Information
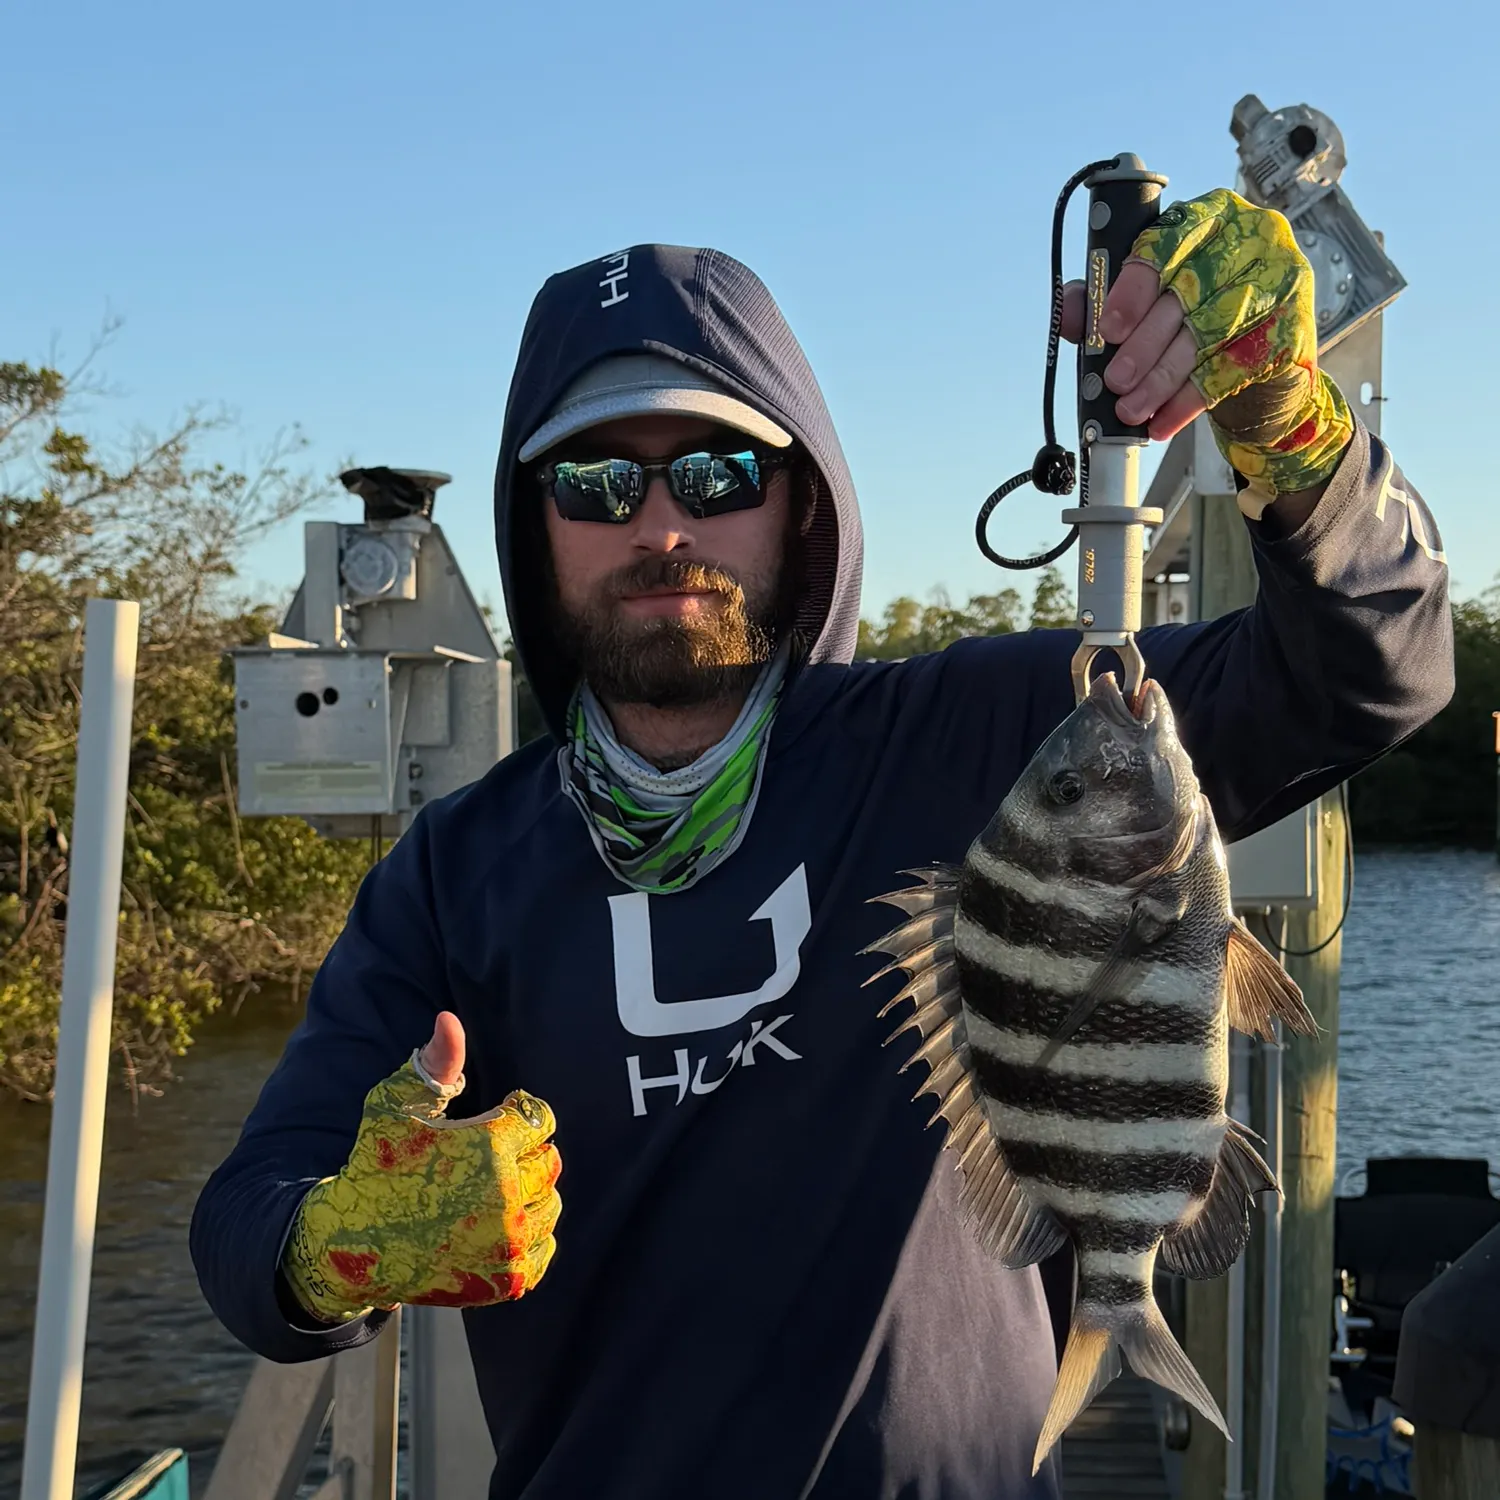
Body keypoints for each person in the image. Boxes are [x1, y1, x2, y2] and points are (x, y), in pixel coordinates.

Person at [192, 191, 1453, 1498]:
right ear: (537, 524)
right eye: (598, 479)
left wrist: (1291, 434)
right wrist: (328, 1246)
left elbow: (1370, 670)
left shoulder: (983, 734)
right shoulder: (456, 874)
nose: (661, 525)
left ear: (801, 505)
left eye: (720, 471)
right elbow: (244, 1221)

Exercise requirements
Would you output the full listing exactly as it stands, minus the images?

Exercise result
Body keypoints for each person in the image. Boxes are [x1, y1, x2, y2] and points are (x, y), in pixel coordinates.

Person at [192, 191, 1453, 1498]:
right ear: (537, 524)
right eye: (598, 479)
left wrist: (1291, 434)
right wrist: (328, 1246)
left elbow: (1370, 670)
left shoulder: (983, 734)
right shoulder: (456, 874)
nose: (661, 525)
left ear: (801, 505)
left eye: (720, 471)
right elbow: (244, 1221)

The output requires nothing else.